┌─ Extrait de page

«(Je n'ai) aucun sentiment d’avoir commis le moindre délit lorsqu'en 2004, 2009, 2014, nous avons embauché nos assistants» et «si tant est qu'une faute ait été commise, le Parlement européen n'a pas joué ce rôle d'alerte tel qu'il aurait dû» le faire, a déclaré Marine Le Pen lors de sa première prise de parole à son procès.
L'institution européenne «avait connaissance des éléments d'ensemble constitutifs de ces contrats, nous n’avons rien dissimulé», a-t-elle poursuivi.
Le procès en appel de Marine Le Pen, du Rassemblement national et de dix autres prévenus s'est ouvert mardi à 13H30 à Paris, en présence de la cheffe de file de l'extrême droite française.
La triple candidate malheureuse à l'élection présidentielle, qui joue son avenir politique lors de cette audience prévue pour durer un mois, n'a pas fait de déclaration à son arrivée au palais de justice historique du cœur de la capitale.


A quelques heures du début de son procès en appel, décisif pour la suite de sa carrière politique, la patronne du Rassemblement national Marine Le Pen a dit aborder cette échéance "dans un état d'esprit d'espérance".
"J'espère pouvoir être entendue par la cour d'appel. Je suis dans un état d'esprit d'espérance, en quelque sorte", a déclaré la cheffe des députés RN mardi matin en arrivant à l'Assemblée nationale pour la traditionnelle réunion hebdomadaire des chefs de groupes.

└─
┌─ Données sources

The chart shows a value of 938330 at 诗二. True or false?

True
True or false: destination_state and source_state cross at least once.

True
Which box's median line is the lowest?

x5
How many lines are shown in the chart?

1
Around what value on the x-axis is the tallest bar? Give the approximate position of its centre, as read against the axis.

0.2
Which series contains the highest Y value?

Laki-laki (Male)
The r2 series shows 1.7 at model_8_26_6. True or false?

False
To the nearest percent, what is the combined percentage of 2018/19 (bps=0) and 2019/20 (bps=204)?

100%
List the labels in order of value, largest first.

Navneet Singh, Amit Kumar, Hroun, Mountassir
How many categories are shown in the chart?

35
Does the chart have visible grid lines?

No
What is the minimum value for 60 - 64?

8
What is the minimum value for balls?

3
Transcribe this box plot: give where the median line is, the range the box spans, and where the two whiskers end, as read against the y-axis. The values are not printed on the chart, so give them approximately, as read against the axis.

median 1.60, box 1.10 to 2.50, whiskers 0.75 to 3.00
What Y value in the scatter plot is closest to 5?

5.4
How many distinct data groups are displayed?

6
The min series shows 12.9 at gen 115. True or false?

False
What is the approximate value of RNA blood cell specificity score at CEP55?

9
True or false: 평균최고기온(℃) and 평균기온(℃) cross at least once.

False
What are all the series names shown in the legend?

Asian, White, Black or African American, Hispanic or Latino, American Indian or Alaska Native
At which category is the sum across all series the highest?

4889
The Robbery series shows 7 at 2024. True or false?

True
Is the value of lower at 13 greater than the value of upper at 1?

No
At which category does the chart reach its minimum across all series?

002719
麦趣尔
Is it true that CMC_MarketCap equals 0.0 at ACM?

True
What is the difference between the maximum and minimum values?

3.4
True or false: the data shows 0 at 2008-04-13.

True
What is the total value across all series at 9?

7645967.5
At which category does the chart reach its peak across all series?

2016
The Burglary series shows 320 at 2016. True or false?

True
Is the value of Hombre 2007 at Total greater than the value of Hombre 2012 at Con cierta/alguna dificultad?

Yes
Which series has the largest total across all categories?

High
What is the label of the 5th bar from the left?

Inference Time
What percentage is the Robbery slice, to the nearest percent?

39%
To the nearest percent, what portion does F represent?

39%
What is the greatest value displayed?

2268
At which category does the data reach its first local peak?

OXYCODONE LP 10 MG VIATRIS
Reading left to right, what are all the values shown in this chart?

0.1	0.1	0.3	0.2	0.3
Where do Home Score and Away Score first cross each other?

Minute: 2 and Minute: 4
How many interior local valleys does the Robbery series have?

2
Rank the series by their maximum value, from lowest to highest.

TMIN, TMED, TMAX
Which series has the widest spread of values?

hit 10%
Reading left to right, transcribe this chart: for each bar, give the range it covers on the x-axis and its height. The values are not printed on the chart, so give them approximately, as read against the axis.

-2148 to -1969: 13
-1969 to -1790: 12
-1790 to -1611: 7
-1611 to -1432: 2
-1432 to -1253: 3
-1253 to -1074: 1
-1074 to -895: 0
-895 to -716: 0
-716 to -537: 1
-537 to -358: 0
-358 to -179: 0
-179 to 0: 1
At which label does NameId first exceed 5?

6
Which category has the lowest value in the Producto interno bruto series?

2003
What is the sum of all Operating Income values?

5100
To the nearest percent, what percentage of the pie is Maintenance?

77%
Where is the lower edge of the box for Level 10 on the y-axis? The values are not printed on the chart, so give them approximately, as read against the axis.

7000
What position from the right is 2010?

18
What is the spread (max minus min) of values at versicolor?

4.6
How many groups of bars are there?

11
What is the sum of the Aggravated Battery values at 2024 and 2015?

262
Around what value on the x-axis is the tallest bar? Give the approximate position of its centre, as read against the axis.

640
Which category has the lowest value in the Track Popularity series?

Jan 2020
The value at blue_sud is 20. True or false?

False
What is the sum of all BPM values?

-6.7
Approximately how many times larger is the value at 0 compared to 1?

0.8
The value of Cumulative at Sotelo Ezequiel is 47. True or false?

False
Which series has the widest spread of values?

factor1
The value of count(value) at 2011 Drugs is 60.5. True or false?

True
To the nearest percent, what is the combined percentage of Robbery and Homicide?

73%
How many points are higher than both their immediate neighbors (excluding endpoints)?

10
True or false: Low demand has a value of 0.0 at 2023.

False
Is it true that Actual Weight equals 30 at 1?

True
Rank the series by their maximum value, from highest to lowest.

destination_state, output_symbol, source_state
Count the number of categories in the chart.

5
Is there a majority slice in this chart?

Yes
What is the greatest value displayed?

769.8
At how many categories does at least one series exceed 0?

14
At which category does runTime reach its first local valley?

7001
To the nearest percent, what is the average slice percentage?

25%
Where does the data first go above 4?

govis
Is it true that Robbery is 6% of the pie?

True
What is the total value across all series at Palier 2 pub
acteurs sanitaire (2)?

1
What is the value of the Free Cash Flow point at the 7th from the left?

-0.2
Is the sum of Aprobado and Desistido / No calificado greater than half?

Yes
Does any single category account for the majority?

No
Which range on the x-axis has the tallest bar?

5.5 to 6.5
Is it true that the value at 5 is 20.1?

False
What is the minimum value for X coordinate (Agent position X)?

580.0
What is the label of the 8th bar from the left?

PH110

└─

- Consignes -
1/ D'après l'article sur le procès en appel de Marine Le Pen, sur quoi celle-ci s'appuie-t-elle pour affirmer que son camp n'a rien dissimulé ? Répondez en une à trois phrases.
2/ Reprenez l'article sur le procès en appel de Marine Le Pen après sa dernière phrase et poursuivez-le.

- Vos réponses -
1/ Marine Le Pen affirme n'avoir rien dissimulé parce que, selon elle, l'institution européenne avait connaissance des éléments d'ensemble constitutifs des contrats de ses assistants.

2/
Mme Le Pen devait ensuite réunir ses troupes parlementaires, avant de se rendre au palais de justice de Paris, sur l'île de la Cité, où elle est attendue à partir de 13H30 devant la première chambre de la cour d'appel pour cinq semaines d'audience, jusqu'au 12 février.
Le procès en appel de l'affaire des assistants parlementaires européens du FN doit commencer ce mardi. Parmi les 24 condamnés en première instance, 13 prévenus n'ont pas fait appel.
Retrouvez notre article complet ici.
Le procès en appel de Marine Le Pen, du Rassemblement national et de onze autres prévenus s'ouvre ce mardi à Paris. L'audience, présidée par Michèle Agi, doit débuter à 13H30. Le procès est prévu théoriquement jusqu'au 11 février dans le palais de justice historique au cœur de la capitale, avant une décision attendue à l'été.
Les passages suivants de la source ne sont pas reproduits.